The psychological impact of such prolonged uncertainty is immense. Many FMGs, particularly those from middle-class families, have invested heavily in their education abroad sometimes even by taking loans or selling property. Now, after returning to India, they face endless waiting with no income, no internship, and no assurance. In their social media posts and letters to officials, one can sense the quiet despair of a generation that wanted to serve but is forced to stand still.

The protest at the NMC office represented the growing frustration among thousands of FMGs across India from Tamil Nadu to Punjab, Maharashtra to West Bengal. They are not demanding favours or exemptions; they are simply asking for the NMC to follow its own guidelines and issue the certificates in a time-bound manner. The AFA’s social media posts reflect this sentiment clearly, questioning how a verification process can take two years when all required documents are already provided.

For many, it represents a deeper problem in India’s regulatory framework for medical education. The NMC, established to replace the MCI with the promise of reform and transparency, was expected to streamline such processes. Instead, incidents like these highlight the persistence of bureaucratic inertia, where administrative procedures overshadow human needs.

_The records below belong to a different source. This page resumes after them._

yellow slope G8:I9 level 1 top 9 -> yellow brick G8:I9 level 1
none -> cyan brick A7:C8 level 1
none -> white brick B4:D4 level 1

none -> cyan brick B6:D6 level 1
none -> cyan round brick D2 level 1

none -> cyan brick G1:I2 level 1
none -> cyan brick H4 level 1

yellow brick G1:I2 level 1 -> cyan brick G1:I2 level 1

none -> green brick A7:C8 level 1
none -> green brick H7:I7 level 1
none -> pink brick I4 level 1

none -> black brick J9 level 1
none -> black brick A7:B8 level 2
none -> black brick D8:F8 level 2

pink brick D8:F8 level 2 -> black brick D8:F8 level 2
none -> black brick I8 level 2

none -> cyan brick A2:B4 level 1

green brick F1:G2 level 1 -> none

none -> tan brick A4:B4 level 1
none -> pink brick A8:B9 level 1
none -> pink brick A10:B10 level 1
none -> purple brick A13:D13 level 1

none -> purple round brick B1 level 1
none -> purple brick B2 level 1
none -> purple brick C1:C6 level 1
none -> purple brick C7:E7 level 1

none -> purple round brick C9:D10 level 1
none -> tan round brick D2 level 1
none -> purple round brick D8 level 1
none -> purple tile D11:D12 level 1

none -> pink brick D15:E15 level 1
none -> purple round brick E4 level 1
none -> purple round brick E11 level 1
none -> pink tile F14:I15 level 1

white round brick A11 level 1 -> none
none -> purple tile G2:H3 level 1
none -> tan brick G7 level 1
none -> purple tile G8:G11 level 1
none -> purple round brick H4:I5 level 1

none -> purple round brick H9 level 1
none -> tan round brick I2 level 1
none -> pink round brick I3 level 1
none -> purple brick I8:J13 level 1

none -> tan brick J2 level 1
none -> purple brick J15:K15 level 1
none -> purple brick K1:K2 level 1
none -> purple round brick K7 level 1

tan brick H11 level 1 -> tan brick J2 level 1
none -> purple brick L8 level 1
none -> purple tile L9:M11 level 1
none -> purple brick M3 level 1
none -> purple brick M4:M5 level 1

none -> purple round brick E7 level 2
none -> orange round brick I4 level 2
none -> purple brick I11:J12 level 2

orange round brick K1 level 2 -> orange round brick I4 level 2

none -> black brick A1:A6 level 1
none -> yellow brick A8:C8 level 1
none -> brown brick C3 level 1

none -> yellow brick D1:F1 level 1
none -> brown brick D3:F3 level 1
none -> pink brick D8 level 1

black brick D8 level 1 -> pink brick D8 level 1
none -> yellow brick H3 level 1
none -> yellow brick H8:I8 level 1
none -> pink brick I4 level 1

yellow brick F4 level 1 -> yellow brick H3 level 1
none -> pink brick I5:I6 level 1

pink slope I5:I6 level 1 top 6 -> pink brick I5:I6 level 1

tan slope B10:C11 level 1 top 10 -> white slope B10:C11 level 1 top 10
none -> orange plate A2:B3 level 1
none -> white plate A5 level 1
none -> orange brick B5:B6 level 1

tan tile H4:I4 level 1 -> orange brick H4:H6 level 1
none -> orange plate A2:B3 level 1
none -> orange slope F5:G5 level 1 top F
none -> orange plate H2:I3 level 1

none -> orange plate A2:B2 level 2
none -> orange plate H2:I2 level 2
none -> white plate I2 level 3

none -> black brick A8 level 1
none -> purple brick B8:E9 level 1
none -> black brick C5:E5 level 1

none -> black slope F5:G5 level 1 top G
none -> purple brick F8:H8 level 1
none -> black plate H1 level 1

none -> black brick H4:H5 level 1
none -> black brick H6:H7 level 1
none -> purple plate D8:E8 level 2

Doctors, too, feel the effects of such inefficiencies. Senior practitioners often point out that India’s doctor-patient ratio remains far from ideal. Rural and semi-urban areas continue to face a shortage of trained medical professionals. Yet, hundreds of qualified graduates are waiting in cities, unable to contribute because of paperwork delays.

In the broader context of healthcare governance, this incident sheds light on how bureaucratic inertia can sabotage reform. The NMC was created with a vision to bring transparency, efficiency, and fairness to medical education in India. But efficiency cannot exist without empathy. Transparency cannot exist without accountability. And reform cannot succeed when the very people it was meant to empower are left waiting for years, unheard.

The sight of students waiting outside the NMC building is an image of a system that forgot its own purpose. A nation that dreams of becoming a global healthcare leader cannot let its doctors-to-be remain trapped between borders and bureaucracy. These students do not ask for shortcuts or special treatment. They ask for fairness, clarity, and respect.

The world calls them Foreign Medical Graduates. But they are, in truth, India’s own future doctors, its lost healers, and its waiting hope. Until their voices are heard and their certificates released, the silence of the system will echo louder than any protest.